Dataset records
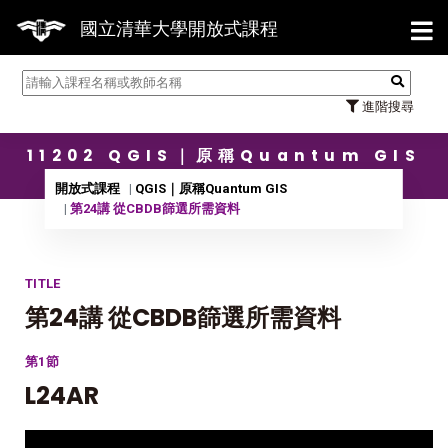
【7/
國立清華大學開放式課程
進階搜尋
11202 QGIS｜原稱Quantum GIS
開放式課程
QGIS｜原稱Quantum GIS
第24講 從CBDB篩選所需資料
TITLE
第24講 從CBDB篩選所需資料
第1節
L24AR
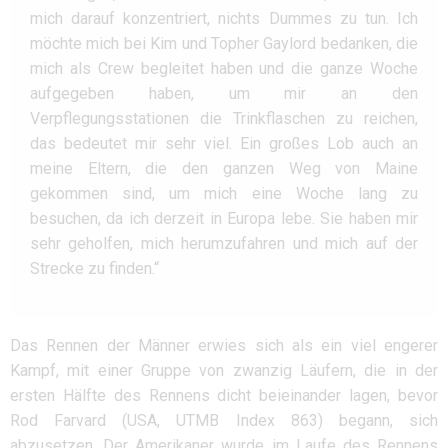
mich darauf konzentriert, nichts Dummes zu tun. Ich
möchte mich bei Kim und Topher Gaylord bedanken, die
mich als Crew begleitet haben und die ganze Woche
aufgegeben haben, um mir an den
Verpflegungsstationen die Trinkflaschen zu reichen,
das bedeutet mir sehr viel. Ein großes Lob auch an
meine Eltern, die den ganzen Weg von Maine
gekommen sind, um mich eine Woche lang zu
besuchen, da ich derzeit in Europa lebe. Sie haben mir
sehr geholfen, mich herumzufahren und mich auf der
Strecke zu finden.“
Das Rennen der Männer erwies sich als ein viel engerer
Kampf, mit einer Gruppe von zwanzig Läufern, die in der
ersten Hälfte des Rennens dicht beieinander lagen, bevor
Rod Farvard (USA, UTMB Index 863) begann, sich
abzusetzen. Der Amerikaner wurde im Laufe des Rennens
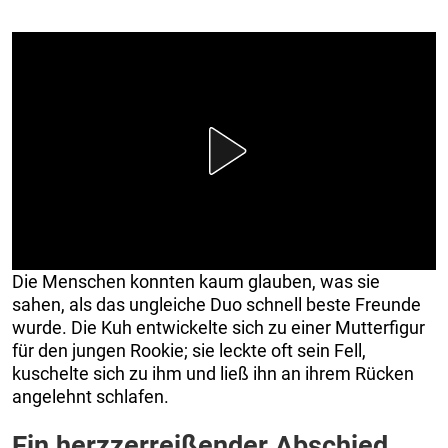
Die Menschen konnten kaum glauben, was sie
sahen, als das ungleiche Duo schnell beste Freunde
wurde. Die Kuh entwickelte sich zu einer Mutterfigur
für den jungen Rookie; sie leckte oft sein Fell,
kuschelte sich zu ihm und ließ ihn an ihrem Rücken
angelehnt schlafen.
Ein herzzerreißender Abschied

▶ _TO DO_: Only a number is expected in response: how many lines of the records above include the word "sich".

▶ _WRITTEN SOLUTION_: 4